After sifting through hundreds of tonnes of household waste in New Zealand, Ireland and Vanuatu, Mary O’Reilly has discovered that rubbish smells the same wherever it comes from.
“The smell is the same, though there are a few more flies in Vanuatu because of the heat,” says Mary, who is on assignment as a waste management adviser with the Luganville Municipal Council and the Sanma Provincial Council.
In April Mary and her colleagues carried out a waste audit of 50 Luganville households and 12 local businesses to establish how much and what kind of waste is being generated in the provincial capital. With the help of students from the University of the South Pacific they sorted, categorised and weighed more than four tonnes of rubbish collected over a seven-day period.
It was dirty, smelly work but, according to Mary, the audit provided the information they needed to develop a draft waste management plan for Luganville and Sanma province.
“Before you can come up with a waste management plan you need to know how much waste you are dealing with, and what sort of waste it is.”
The draft plan is now being circulated for comment, and is expected to be approved by the end of the year.
Like many other small Pacific towns the amount of waste produced in Luganville is increasing, but the town lacks the infrastructure to deal with it. At present it has only one unreliable rubbish truck to serve a population of about 12,000, and few recycling facilities. Cardboard boxes and plastic bags litter the main street, and food waste sits rotting in piles around the market and outside people’s homes.

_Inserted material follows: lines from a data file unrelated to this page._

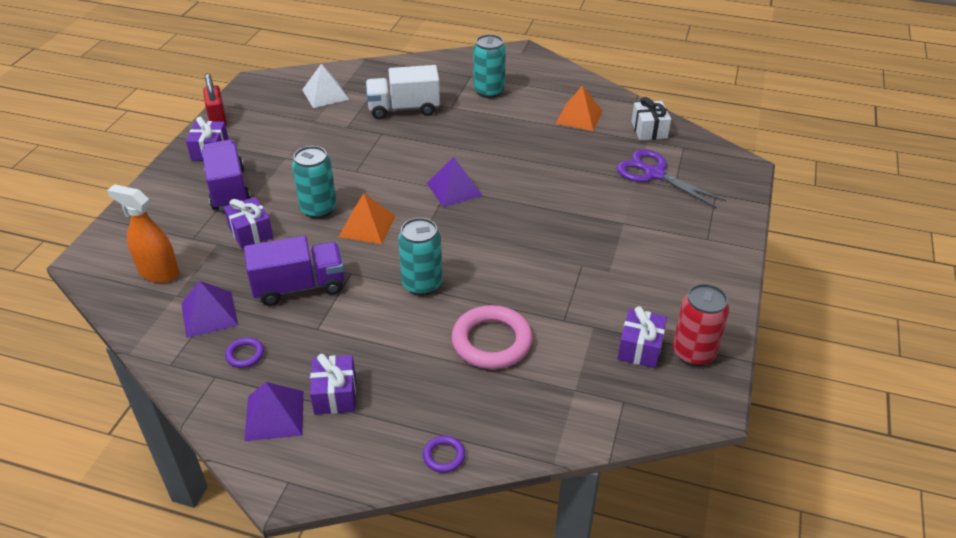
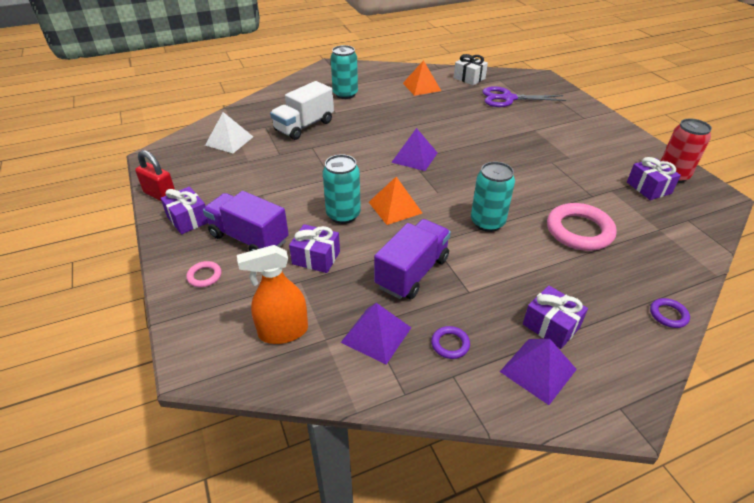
camera: 40 degrees left, 0 degrees up
none -> pink ring [186,261,221,287]

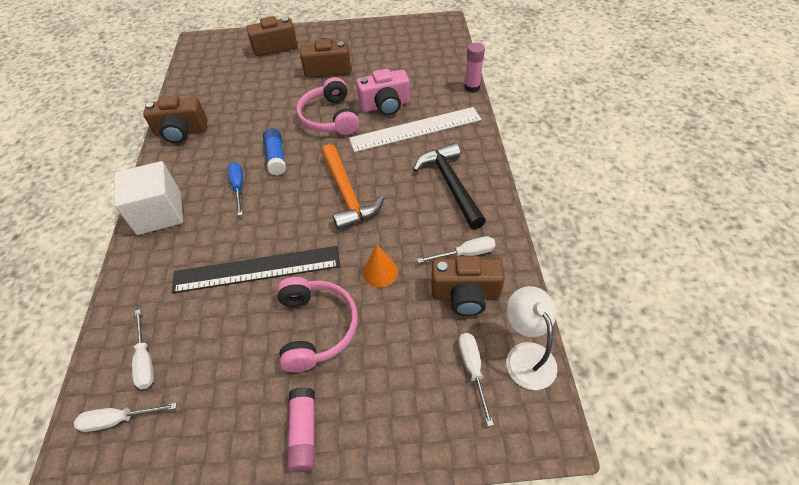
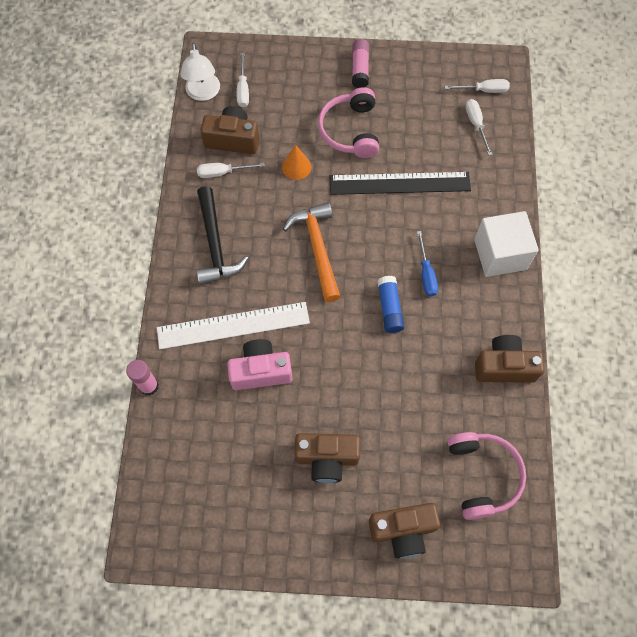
camera: 175 degrees left, 15 degrees up
pink headphones [296,77,359,135] -> pink headphones moved to [447,432,526,520]

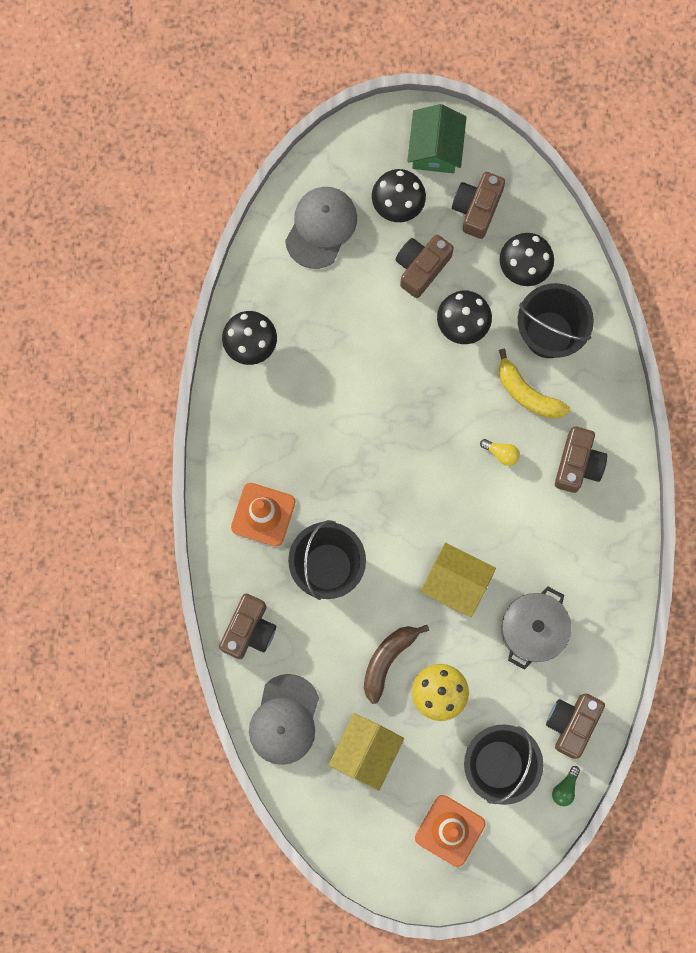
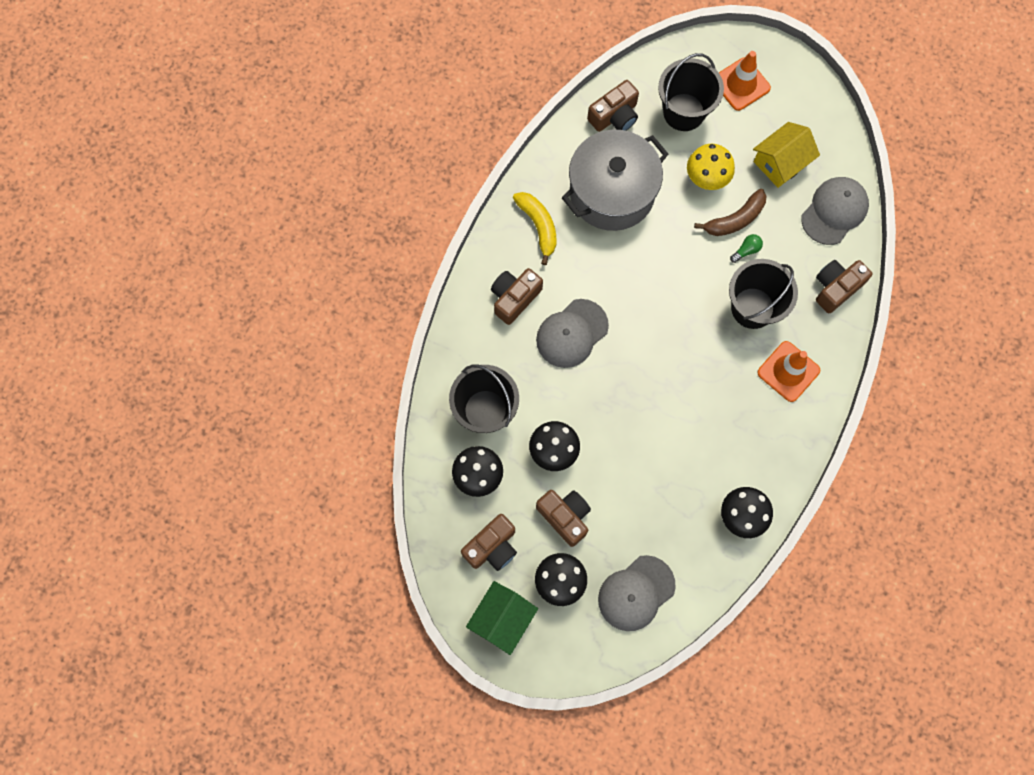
camera: 155 degrees left, 5 degrees down
brown camera [395,235,454,298] -> brown camera turned 105 degrees counterclockwise [536,490,591,547]
yellow house [421,543,496,617] -> none
yellow light bulb [480,439,520,466] -> grey cap [536,299,609,368]
yellow banana [499,349,570,419] -> yellow banana moved to [513,192,557,265]
grey pot [501,586,571,670] -> grey pot [562,129,668,231], size x1.58
green light bulb [552,766,580,806] -> green light bulb moved to [730,234,763,263]

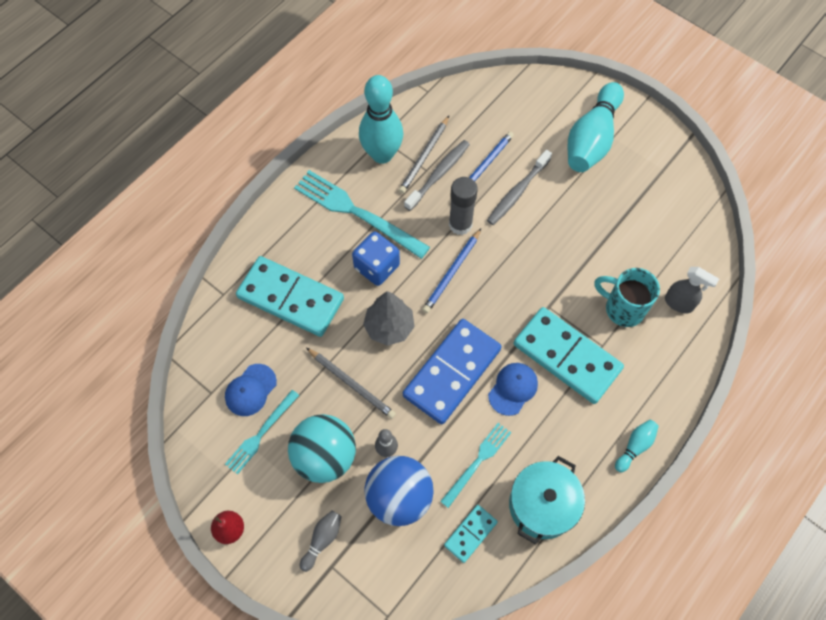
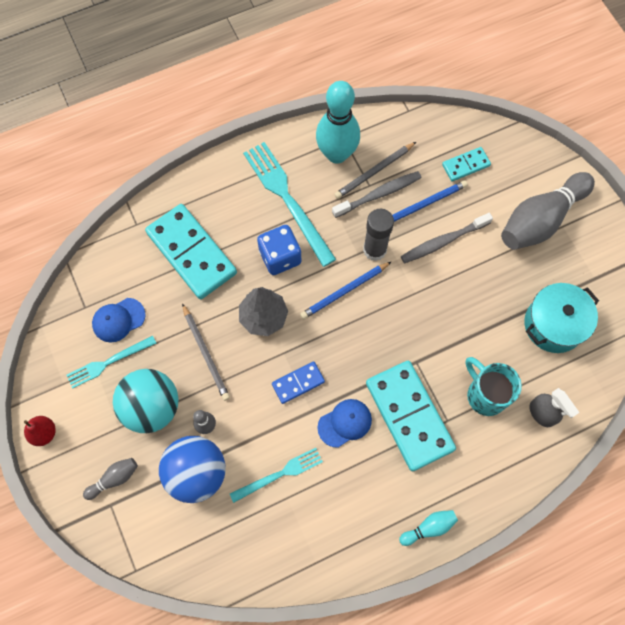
camera: 25 degrees right, 5 degrees up
blue domino [403,319,502,424] -> blue domino [272,361,325,404], size x0.49
turquoise domino [444,505,498,563] -> turquoise domino moved to [442,147,491,181]
turquoise pot [509,456,585,544] -> turquoise pot moved to [524,283,599,353]
turquoise bowling pin [568,82,624,172] -> grey bowling pin [501,172,595,250]

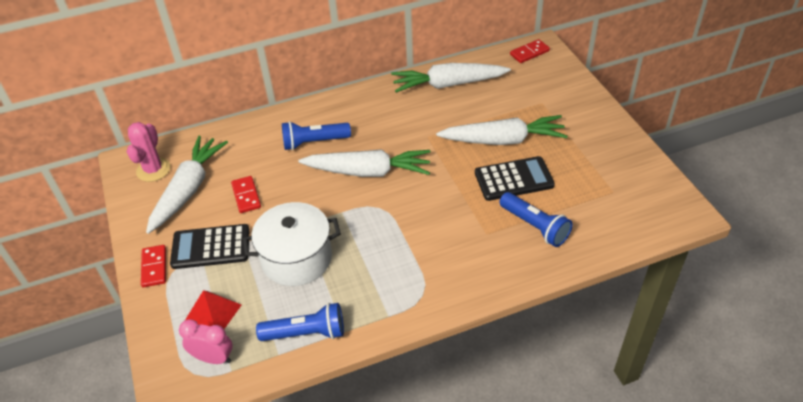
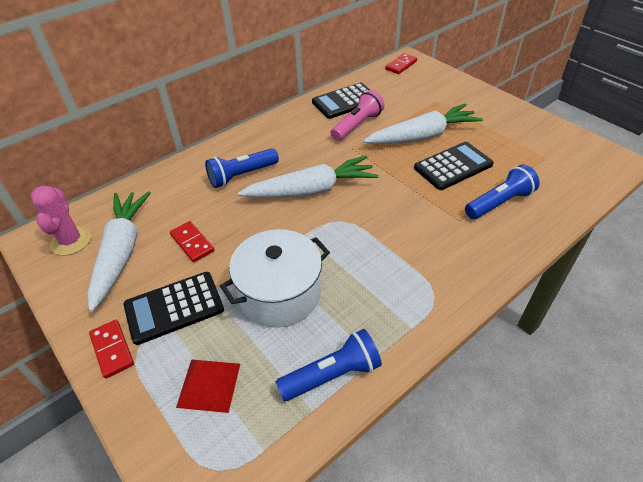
camera: 20 degrees left, 0 degrees up
pink clock [179,320,233,364] -> none
white carrot [391,63,511,93] -> black calculator [312,83,370,119]
blue flashlight [499,192,573,247] -> blue flashlight turned 60 degrees counterclockwise [465,164,540,219]
none -> pink flashlight [331,90,384,141]

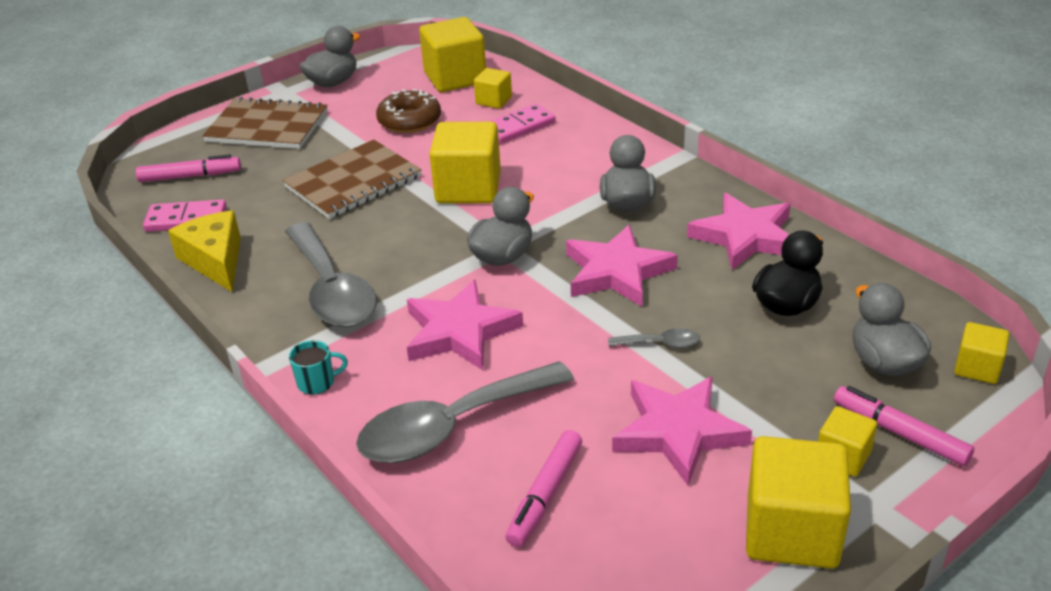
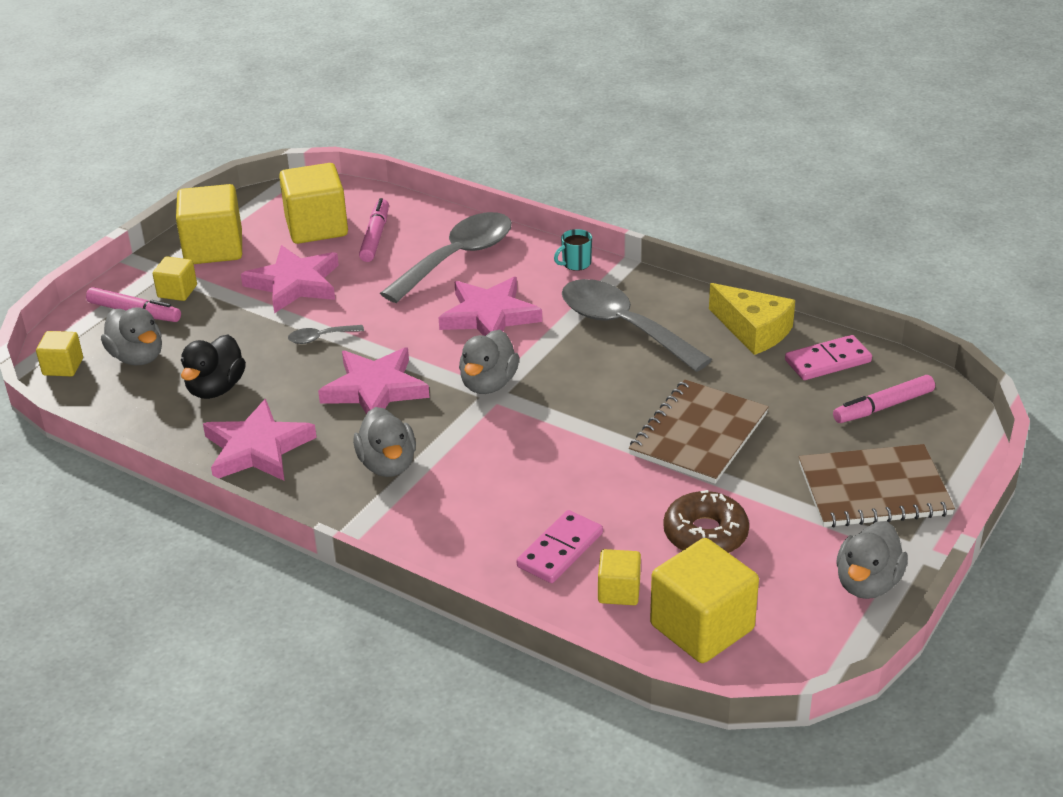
camera: 160 degrees right, 0 degrees up
yellow cube [429,122,501,203] -> yellow cube moved to [279,163,348,244]

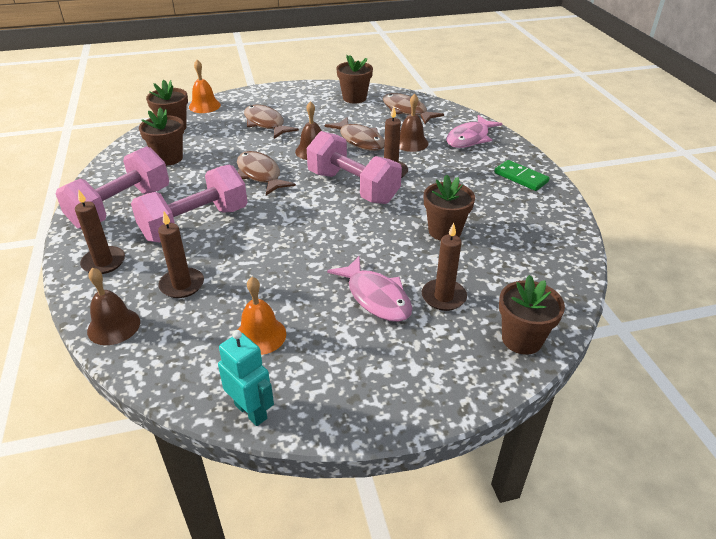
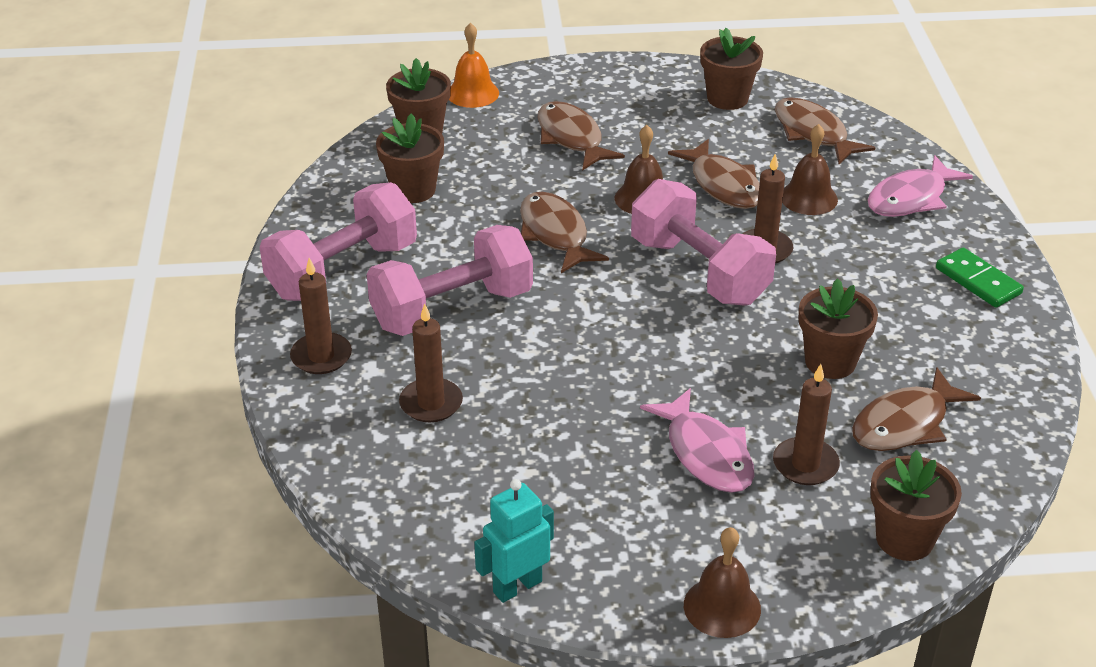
camera: 10 degrees right, 0 degrees up
brown bell [87,268,140,345] -> brown bell moved to [684,527,761,638]
turquoise robot [218,330,274,426] -> turquoise robot turned 90 degrees counterclockwise [474,479,554,603]
orange bell [237,277,286,355] -> none
none -> brown fish [852,367,981,451]

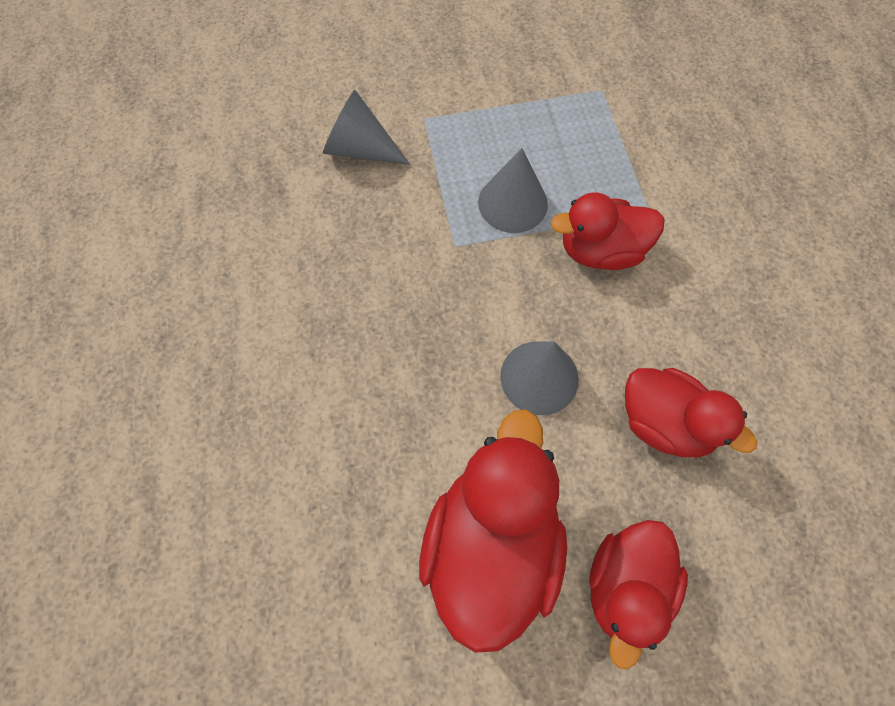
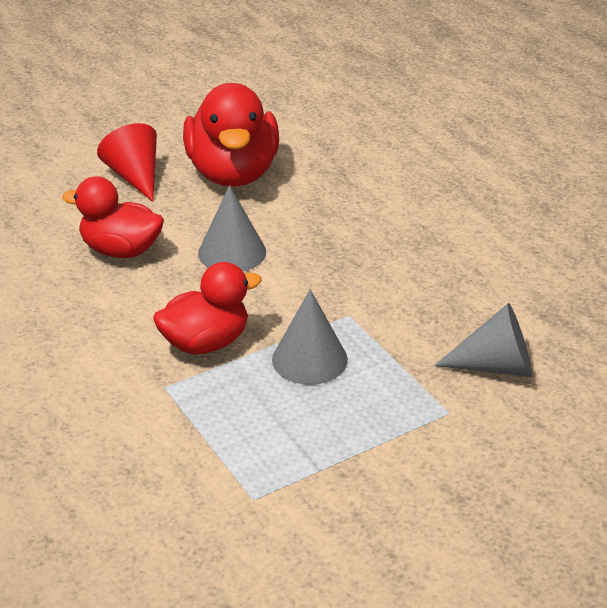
camera: 160 degrees right, 30 degrees down
red duck [589,520,688,669] -> red cone [97,123,157,202]

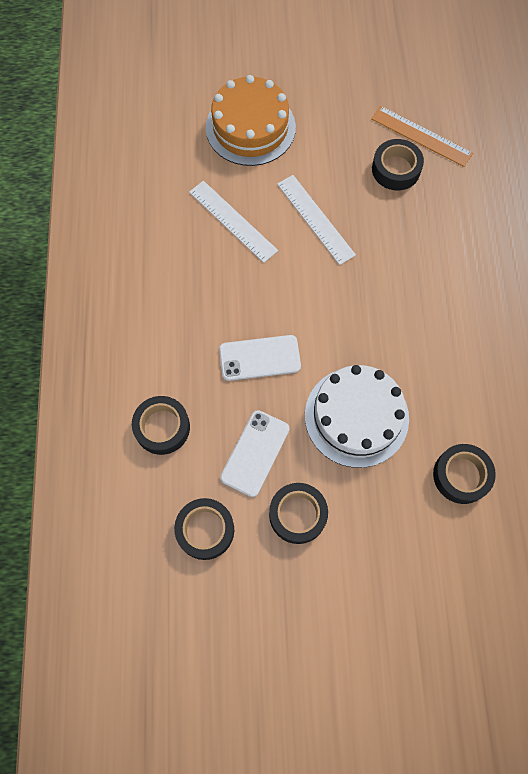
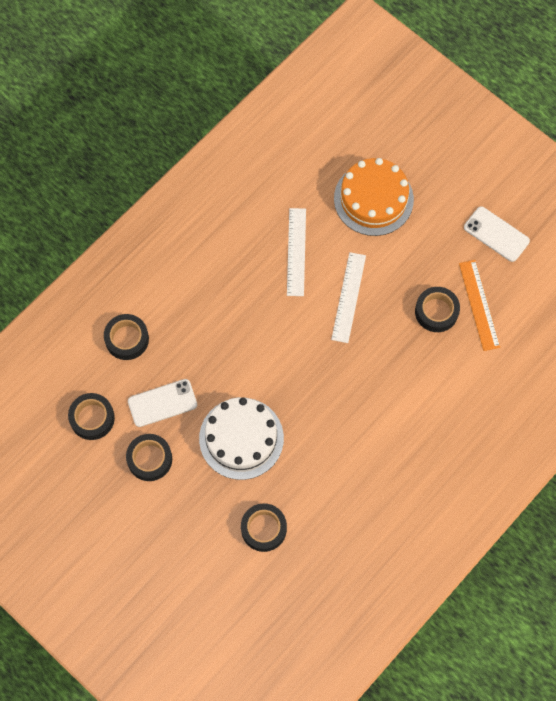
camera: 45 degrees right, 0 degrees up
white phone [219,335,301,381] -> white phone moved to [464,206,530,262]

The amount of inorganic waste, such as old electrical goods and computers (known as waste electrical and electronic equipment or WEEE), is also increasing. In addition, the town’s landfill has now reached the end of its useful life and needs to closed and replaced with a new landfill.
“At the moment, waste is not such a huge problem in Luganville, but the population of the town is growing exponentially,” says Mary. “That means it’s important to develop the infrastructure needed to deal with waste in the future.
“The Councils are keen to start making progress with waste management, especially as Luganville is becoming better known as a tourist destination. The authorities want to present a clean, green image to people arriving from visiting cruise ships.”
The draft plan makes a number of recommendations to improve waste management in the town. These include introducing official council rubbish bags, increasing the number of rubbish trucks, and developing a new landfill. It’s hoped that work will start on implementing these recommendations next year.
In the meantime, Mary and her colleagues are already taking steps to deal with the town’s WEEE, and with the large amounts of organic waste being left to rot at the local market. They will soon start collecting used electrical goods and old computers and storing them in a shipping container donated by a local businessman.
"Basically we’ll be collecting anything that has a cord or a cable,” says Mary. “At the moment a lot of it is being buried or burned. We will store it in the container until we work out how to dispose of it – possibly by sending it by sea to be recycled in Australia or New Zealand.”
They’re also about to start a trial composting system at the local market.
“We’ll start small but we’ve designed a modular unit that you can add onto. Once the market ‘mamas’ have learned how to use it, we can add more bins. The mamas will be able to take the compost home to use on their gardens.”